Последнее ее заявление прозвучало несколько фальшиво, но польщенный дядя Витя ничего не заметил и пустился в туманные рассуждения о том, что творческому человеку нельзя постоянно работать, его талант от этого может поистрепаться. В общем, выяснилось, что на даче он избегает творить, предпочитая использовать ее исключительно для отдыха, и даже сами разговоры о работе считает сейчас неуместными.

— А заказчики как до вас дозваниваются? — продолжала настаивать Мариша, делая вид, что она всерьез озабочена нелегкой участью этих бедолаг. — У вас ведь есть заказчики? — требовательно спросила она затем, всем видом показывая, что у всякого приличного художника их должна быть уйма, а если нет, то и нечего с таким человеком общаться и пора уходить.

Дядя Витя и в самом деле испугался и принялся путано уверять ее, что заказчики никак не пострадают, что он им всем сообщил о своем намерении уйти в отпуск и они не возражали.

— Все заказы я выполнил, деньги за них получил, вот и отдыхаю, — пояснил он нам.

— А какой был последний заказ перед тем, как вы ушли в отпуск? — вплотную подобралась к самому главному Мариша, но в этот знаменательный момент, который мог все объяснить или еще больше запутать, на пороге возник Володька, а в руках у него были две пол-литровые бутылки какой-то коричневатой жидкости, конкурировать с которыми Мариша не могла.

Все внимание нашего хозяина отныне было посвящено тому, как почетней устроить вновь прибывших к столу. Мы сами не заметили, как оказались снаряженными за зеленью в садик к Володьке. Дядя Витя не врал — дача у него была исключительно для отдыха. Никакая растительность у него на участке бы не выжила. Исключение составляли несколько грядок с какой-то зеленью и десяток яблонь. Впрочем, и те и другие выглядели одинаково неухоженно, хотя помирать вроде не собирались.

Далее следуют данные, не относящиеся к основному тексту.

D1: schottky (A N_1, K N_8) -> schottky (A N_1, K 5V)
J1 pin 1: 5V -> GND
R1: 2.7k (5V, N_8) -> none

— С этими растениями всегда так: чем меньше с ними возишься, тем лучше они себя чувствуют, — мельком заметила Мариша и тут же переключилась на более волнующую нас тему. — Как нам его на разговор о Мишке вывести-то? Завтра, когда он протрезвеет, может быть поздно. Мишка наверняка велел ему держать язык за зубами, если это было что-то связанное с брильянтами, а если не связанное, то на фига оно нам?

— А как могут брильянты быть связаны с дядей Витей? — наивно спросила я. — Неужели ты думаешь, что это он на них…

— Да ты что! — махнула рукой Мариша, в руке у нее была зажата выдернутая редиска, и вся земля полетела мне прямо в лицо.

— Потише ты! — возмутилась я. — Почему бы нашему дяде Вите и не продать пару камешков, если Мишка оставил их ему?

— Потому что он художник, — с примерным видом срывая лук и укроп, пояснила мне Мариша, — а у художников богатая фантазия. Думаешь, если бы у него было столько денег, он бы сидел в этой дыре?